Ten UVA engineering students are interning this summer at a Rolls-Royce jet-engine factory in Indianapolis. Next summer, the same internship may be much closer to home—if still a distance from Charlottesville.
Rolls-Royce’s $500 million Crosspointe jet engine factory, currently under construction, is one of several research facilities created from the business’ partnership with UVA. |
By early 2011, Rolls-Royce plans to finish constructing a new jet-engine plant on a 1,000-acre site in Prince George County which will eventually become the company’s largest manufacturing center in North America.

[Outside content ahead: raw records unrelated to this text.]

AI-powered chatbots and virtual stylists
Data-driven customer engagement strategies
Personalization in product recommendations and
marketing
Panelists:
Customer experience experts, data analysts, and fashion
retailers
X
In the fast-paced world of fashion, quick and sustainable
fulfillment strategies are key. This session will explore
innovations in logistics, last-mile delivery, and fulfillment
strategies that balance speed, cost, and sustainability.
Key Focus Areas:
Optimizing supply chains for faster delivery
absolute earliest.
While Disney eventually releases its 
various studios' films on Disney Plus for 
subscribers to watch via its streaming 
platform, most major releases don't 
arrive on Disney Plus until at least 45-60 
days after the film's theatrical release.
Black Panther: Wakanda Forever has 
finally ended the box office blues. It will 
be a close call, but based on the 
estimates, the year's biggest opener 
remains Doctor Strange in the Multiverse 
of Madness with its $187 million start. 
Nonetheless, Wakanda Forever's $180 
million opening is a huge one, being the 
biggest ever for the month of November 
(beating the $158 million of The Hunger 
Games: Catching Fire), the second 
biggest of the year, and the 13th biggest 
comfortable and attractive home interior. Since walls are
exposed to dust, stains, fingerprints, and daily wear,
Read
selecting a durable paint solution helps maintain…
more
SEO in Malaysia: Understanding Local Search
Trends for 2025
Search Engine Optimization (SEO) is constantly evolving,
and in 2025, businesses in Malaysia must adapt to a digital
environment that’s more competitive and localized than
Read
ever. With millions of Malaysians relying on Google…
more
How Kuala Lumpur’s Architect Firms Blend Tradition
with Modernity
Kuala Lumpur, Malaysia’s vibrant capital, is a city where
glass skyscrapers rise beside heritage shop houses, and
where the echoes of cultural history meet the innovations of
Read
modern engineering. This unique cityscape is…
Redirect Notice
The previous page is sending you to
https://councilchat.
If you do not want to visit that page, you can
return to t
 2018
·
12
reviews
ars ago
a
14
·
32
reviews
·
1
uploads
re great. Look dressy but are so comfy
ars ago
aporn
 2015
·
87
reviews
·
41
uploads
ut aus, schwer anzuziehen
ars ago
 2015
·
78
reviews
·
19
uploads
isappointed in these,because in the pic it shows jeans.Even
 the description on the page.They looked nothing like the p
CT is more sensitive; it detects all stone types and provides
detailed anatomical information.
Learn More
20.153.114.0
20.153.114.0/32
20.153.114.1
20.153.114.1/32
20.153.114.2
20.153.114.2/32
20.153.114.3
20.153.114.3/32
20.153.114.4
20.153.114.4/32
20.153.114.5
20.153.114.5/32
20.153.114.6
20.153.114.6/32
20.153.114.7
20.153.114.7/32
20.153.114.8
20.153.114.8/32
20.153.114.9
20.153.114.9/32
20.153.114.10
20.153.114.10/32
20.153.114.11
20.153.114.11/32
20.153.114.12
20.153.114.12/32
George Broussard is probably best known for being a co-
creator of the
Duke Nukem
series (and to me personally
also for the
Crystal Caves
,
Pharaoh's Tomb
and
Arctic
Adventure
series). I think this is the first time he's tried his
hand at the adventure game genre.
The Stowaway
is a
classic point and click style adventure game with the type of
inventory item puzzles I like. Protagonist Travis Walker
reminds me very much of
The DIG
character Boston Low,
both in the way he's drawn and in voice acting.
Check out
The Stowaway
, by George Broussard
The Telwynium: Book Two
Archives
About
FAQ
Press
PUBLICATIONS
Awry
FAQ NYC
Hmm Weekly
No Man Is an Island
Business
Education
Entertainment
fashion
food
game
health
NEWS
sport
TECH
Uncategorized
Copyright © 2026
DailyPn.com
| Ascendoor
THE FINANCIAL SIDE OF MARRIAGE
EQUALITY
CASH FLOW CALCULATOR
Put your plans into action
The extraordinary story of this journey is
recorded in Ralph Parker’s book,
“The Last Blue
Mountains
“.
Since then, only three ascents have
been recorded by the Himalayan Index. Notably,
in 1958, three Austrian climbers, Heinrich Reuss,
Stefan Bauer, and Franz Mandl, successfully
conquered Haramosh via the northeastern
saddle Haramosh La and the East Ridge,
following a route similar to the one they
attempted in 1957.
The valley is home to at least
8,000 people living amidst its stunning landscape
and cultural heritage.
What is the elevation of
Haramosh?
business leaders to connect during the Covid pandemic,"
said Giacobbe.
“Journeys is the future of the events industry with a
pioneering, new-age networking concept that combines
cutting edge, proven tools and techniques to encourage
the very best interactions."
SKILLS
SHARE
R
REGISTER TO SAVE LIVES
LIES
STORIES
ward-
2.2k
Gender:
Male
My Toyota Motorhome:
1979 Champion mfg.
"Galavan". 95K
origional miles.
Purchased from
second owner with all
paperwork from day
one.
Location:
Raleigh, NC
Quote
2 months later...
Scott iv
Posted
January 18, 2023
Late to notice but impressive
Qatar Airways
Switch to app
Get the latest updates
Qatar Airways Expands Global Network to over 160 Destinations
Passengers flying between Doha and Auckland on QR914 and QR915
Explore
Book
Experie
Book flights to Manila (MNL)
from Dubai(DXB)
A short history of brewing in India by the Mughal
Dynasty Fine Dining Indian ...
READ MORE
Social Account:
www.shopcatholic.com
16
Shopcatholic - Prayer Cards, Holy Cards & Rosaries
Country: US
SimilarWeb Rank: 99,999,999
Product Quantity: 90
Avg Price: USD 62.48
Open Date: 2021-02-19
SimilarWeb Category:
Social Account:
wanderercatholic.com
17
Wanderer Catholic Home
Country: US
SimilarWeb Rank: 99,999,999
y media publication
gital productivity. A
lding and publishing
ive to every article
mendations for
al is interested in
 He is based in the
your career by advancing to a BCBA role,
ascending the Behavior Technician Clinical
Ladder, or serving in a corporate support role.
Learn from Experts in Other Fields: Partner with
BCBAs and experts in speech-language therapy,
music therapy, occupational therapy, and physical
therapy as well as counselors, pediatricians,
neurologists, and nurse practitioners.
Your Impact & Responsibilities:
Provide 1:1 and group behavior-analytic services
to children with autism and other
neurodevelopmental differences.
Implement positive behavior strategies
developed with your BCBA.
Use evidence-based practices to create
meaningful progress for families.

When fully built out, the site, called Crosspointe, will employ about 500 and cost Rolls-Royce about $500 million. It will attract a broad spectrum of the workforce, ranging from technicians requiring associate degrees to Ph.D.-level researchers.
UVA engineering professor Barry Johnson helped write the proposal that convinced Rolls-Royce to build the center in Virginia, and says he is excited that his students and colleagues will be linked to “some of the most advanced aerospace technologies in the world.”
In addition to the factories, UVA, Virginia Tech and the state have banded together to create two research centers that will complement Rolls-Royce’s work. The Commonwealth Center for Aerospace Propulsion Systems is already up and running at both schools and the Commonwealth Center for Advanced Manufacturing is slated to open its doors in Prince George County—more than 90 miles from UVA—by early 2012.
The propulsion center is where students and their professors will conduct initial research. Those ideas will be further explored by advanced scientists at the manufacturing center where they will refine the blueprints and craft proposals for Rolls-Royce and other companies to consider.
“By working side-by-side with industry to understand what the real problems are,” Johnson says, “we can work with concepts at our universities that can then be accelerated into solutions.”
Crosspointe may also solve the job-market jitters for some, according to Johnson.
“It will create opportunities for students who want to go straight from an undergraduate degree to employment,” he says. In addition, UVA Engineering will hire 11 faculty members as a part of the partnership, while three positions will be created within the McIntire School of Commerce.
In fact, UVA has already hired two faculty members—one from the University of Illinois’ well-reputed engineering program and one from NASA Glenn Research Center in Ohio.
“They are of very high quality,” Johnson says, “and Rolls-Royce has told us these first two hires are exactly the kind they had in mind.”
Virginia was among eight states that Rolls-Royce considered for the site, but in the end the company chose the Old Dominion because of its quality of life and the presence of two top-notch engineering schools, according to Rolls-Royce spokeswoman Mia Walton. In addition, the company recently moved its North America headquarters to Reston, Virginia.
“Throughout the selection process, Virginia was extremely competitive,” Walton said.